A fast, offline reverse geocoder in Python. This implementation uses a parallelised K-D tree and the details of this implementation will be presented. The key feature is speed; 10 million coordinates can be geocoded in less than 30 seconds. The library is released under the LGPL license and is available at https://github.com/thampiman/reverse-geocoder.
Reverse geocoding using online web services such as Google Maps is incredibly slow and is also restrictive in terms of the number of requests that can be made per day. Offline reverse geocoders have been built for PostGIS databases and also Python but are either complicated or slow. In this talk, I will be presenting a fast, offline reverse geocoder in Python. The basic outline of the talk is presented below.
The library improves on an existing one built by Richard Penman in the following ways:
- It supports Python 2 and 3.
- It geocodes a lot more location information. Besides the place name, city and country, the library returns the administrative regions (1 & 2) and the nearest latitude and longitude.
- But the key enhancement is performance. The library extends the K-D tree class in the scipy package and implements a parallelised version of it.
This reverse geocoder is released under the LGPL license and is available here.
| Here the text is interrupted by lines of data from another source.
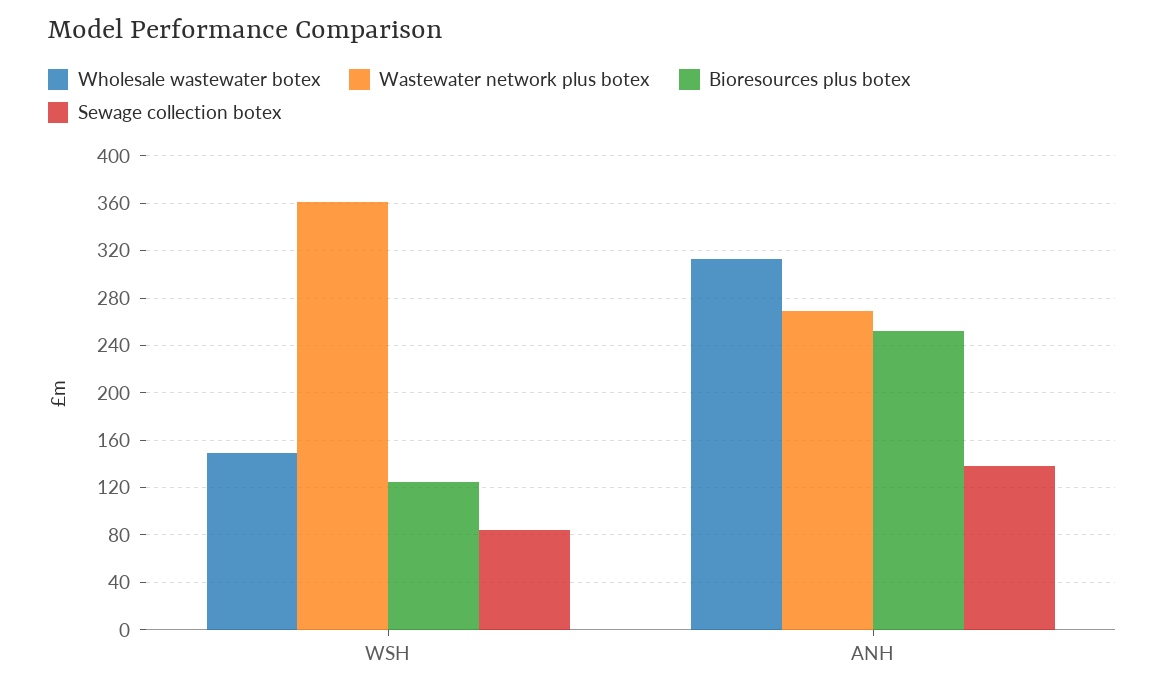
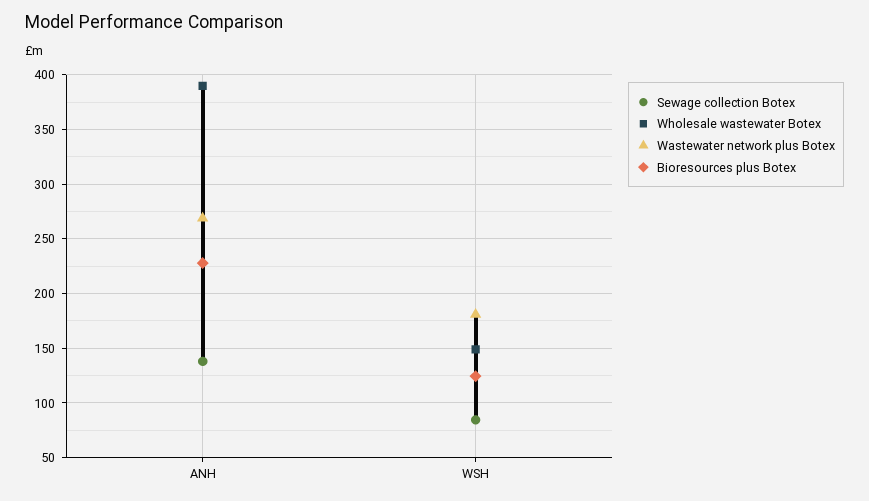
  {
    "Wholesale wastewater botex": {
      "WSH": 150,
-     "ANH": 310
+     "ANH": 390
    },
    "Wastewater network plus botex": {
-     "WSH": 360,
+     "WSH": 180,
      "ANH": 270
    },
    "Bioresources plus botex": {
      "WSH": 120,
-     "ANH": 250
+     "ANH": 230
    },
    "Sewage collection botex": {
      "WSH": 80,
      "ANH": 140
    }
  }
The first time the library is called, information on places with a population greater than 1000 is downloaded from the Geonames database, and it is stored locally. The GPS coordinates of these places are populated in a K-D tree and the nearest neighbour (NN) algorithm is then used to find the place closest to the input GPS coordinate. The scipy package provides a K-D tree class and this is extended to implement a multi-process version. In this talk, I will be presenting details of this implementation. A basic background in Python, numpy, multi-processing and shared memory is assumed. The K-D tree class in the scipy package supports only the Minkowski p-norm distance for the NN algorithm. Although this has not been released publicly, I will also be presenting a version of the library using the haversine formula for much more accurate geocoding.
The library supports two modes:
- Single-process mode (Mode 1)
- Multi-process mode (Mode 2): The default mode
A performance comparison of the two modes on a quad-core Macbook Pro is shown below.
Mode 2 runs 2x faster especially for large inputs, i.e. 10M coordinates.
In this part of the talk, I will discuss how the library is being used at OpenSignal, where I work as a data scientist. The main purpose for building the library was to be able to geocode terabytes of data (approx. 500M coordinates). Speed was therefore crucial. I will discuss methods on geocoding at this scale in real-time and also offline. I will also talk about how this open-source library is being used by the community.
Contributions by the Community
Since its release on Github on 27-Mar-2015, the open-source community has also been instrumental in testing, fixing bugs and implementing additional features. In this part of the talk, I will given an overview of the following two major changes made by other developers:
- Python 3 support, and
- C++ wrapper for the Python library.